Now could this be crippling, it could be. I suppose it depends on the person and how bad the scar tissue is.
 

Mad Swede

Inkling
Without magic being involved and with a normal human (albeit a 7-9ft one) could they heal if the back of their lower leg were cut open across the muscle grains or would this be a permanently crippling wound?
Yes, the wound would heal over but they might never walk properly again. It depends how deep the cut is. Either way, healing would take time, and during that time the muscles would waste away. You might be able to build them up again, but that would take even more time. You're talking months of recovery time if the character is to regain full muscle strength after a deep cut like that.
 
What is the level of medical knowledge and care given in this situation?

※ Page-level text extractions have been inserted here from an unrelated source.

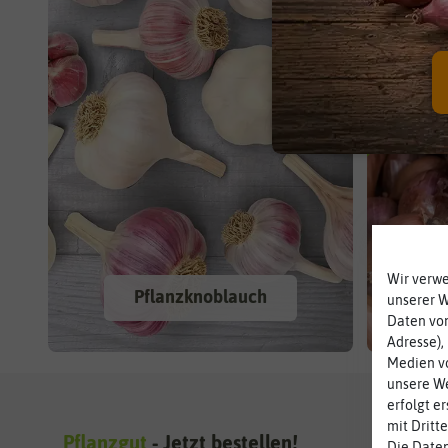
Jetzt 
Wir verw
Pflanzknoblauch
unserer 
Daten von
Adresse),
Medien vo
unsere We
erfolgt e
mit Dritt
Pflanzgut
- Jetzt bestellen!
Die Daten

As someone who had a wound in this ballpark, I can say that you can fix it. I tore my Achilles tendon right through, and though that was completely internal, doing so very much makes it hard to walk. If you catch it fast enough you can, with correct footplacement and fixing it in place heal most of it in such a way that you can walk again. You basically fixate the thing in place and wait until scar tissue grows enough to hold it in place. A better solution is to cut open your leg, sow the two parts back together and close the thing up again.

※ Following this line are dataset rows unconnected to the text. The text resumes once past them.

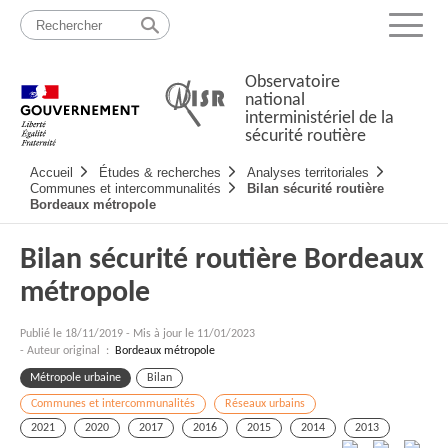
Passer
Plan
au
du
Menu
contenu
site
Observatoire
national
interministériel de la
sécurité routière
Navigation
Accueil
Études & recherches
Analyses territoriales
principale
Communes et intercommunalités
Bilan sécurité routière
Bordeaux métropole
Bilan sécurité routière Bordeaux
métropole
Publié le
18/11/2019
-
Mis à jour le 11/01/2023
- Auteur original :
Bordeaux métropole
Métropole urbaine
Bilan
Communes et intercommunalités
Réseaux urbains
2021
2020
2017
2016
2015
2014
2013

From experience I can say that doing so gives you back close to complete functionality in your leg, though to get there is a 6-12 month recovery period.

Also, if my biological knowledge is accurate enough then tendons are more the issue than muscles. Muscles grow back better than tendons.

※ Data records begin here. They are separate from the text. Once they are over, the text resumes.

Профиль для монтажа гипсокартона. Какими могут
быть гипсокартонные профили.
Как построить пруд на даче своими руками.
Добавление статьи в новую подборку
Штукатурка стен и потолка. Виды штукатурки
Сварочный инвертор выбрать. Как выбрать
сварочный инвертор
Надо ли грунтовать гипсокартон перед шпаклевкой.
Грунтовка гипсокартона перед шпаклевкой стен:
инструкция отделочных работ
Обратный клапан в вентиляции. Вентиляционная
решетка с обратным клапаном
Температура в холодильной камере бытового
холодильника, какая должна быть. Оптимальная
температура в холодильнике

The thing is though that this very much all depends on 20th century knowledge of medicin. If I'd done the same thing 50 or 100 years earlier I'd probably be limping for the rest of my life.
 

Queshire

Auror
Hmmm... I'm not an expert, but I want to say that it'd likely be fine.

My two biggest concerns with an injury like that would be hitting an important artery/vein and infection. Since we're talking about them healing afterwards they clearly managed to avoid or overcome both of those.

Next is concern over damage to the various fiddly bits of the body. For a leg I'd say that'd be the tendons, joints and maybe nerves?

Cutting the back of the lower leg sounds like it'd be too high to hit the Achilles tendon and two low to affect the knee. I'm less sure about nerves, but I do know that your hands have one of the highest concentration of nerves in the body (because, ya know, you use them so often to touch stuff) so it'd be harder to cause nerve damage to the leg.

I don't think it'd be permanently crippling. Maybe have it ache in the rain or the cold or something? But still, if all muscle wounds were crippling then we wouldn't have the classic image of the badass, battle scarred warrior.
 
If you catch it fast enough you can, with correct footplacement and fixing it in place heal most of it in such a way that you can walk again. You basically fixate the thing in place and wait until scar tissue grows enough to hold it in place. A better solution is to cut open your leg, sow the two parts back together and close the thing up again.

The thing is though that this very much all depends on 20th century knowledge of medicin. If I'd done the same thing 50 or 100 years earlier I'd probably be limping for the rest of my life.
The surgical method would require a level of anesthesia and operating room technology not seen before the twentieth century to do it safely, but at least in theory, the correct foot placement and fixing it in place could be done at the pre-modern level. What it would take is a practitioner with great skill at manipulating the human body and knowledge of how to do it. Such things have existed for millennia. Practitioners of the past could develop an uncanny (to us) sense of how to do it all by feel. That's an art that's lost when we have x-rays and other imaging technology to rely on.
 

skip.knox

toujours gai, archie
Moderator
It definitely could be done.
streckung1-14B9AE829527B3B5B2A.jpg

but, ow!

And here's one cauterizing a wound
upload_2022-6-24_13-37-6.png
 

Queshire

Auror
Makes me think of all those "Humans are Space Orcs" things on Youtube and such. We are a lot better and bouncing back from injuries than a lot of species out there after all.
 

ThinkerX

Myth Weaver
I slipped and dislocated my knee right before I turned twenty. Took months before I could walk normally, and I felt the twinge for years afterward. On the bright side, the knee pain was air pressure sensitive, so I could kind of sort of predict the onset or end or rain.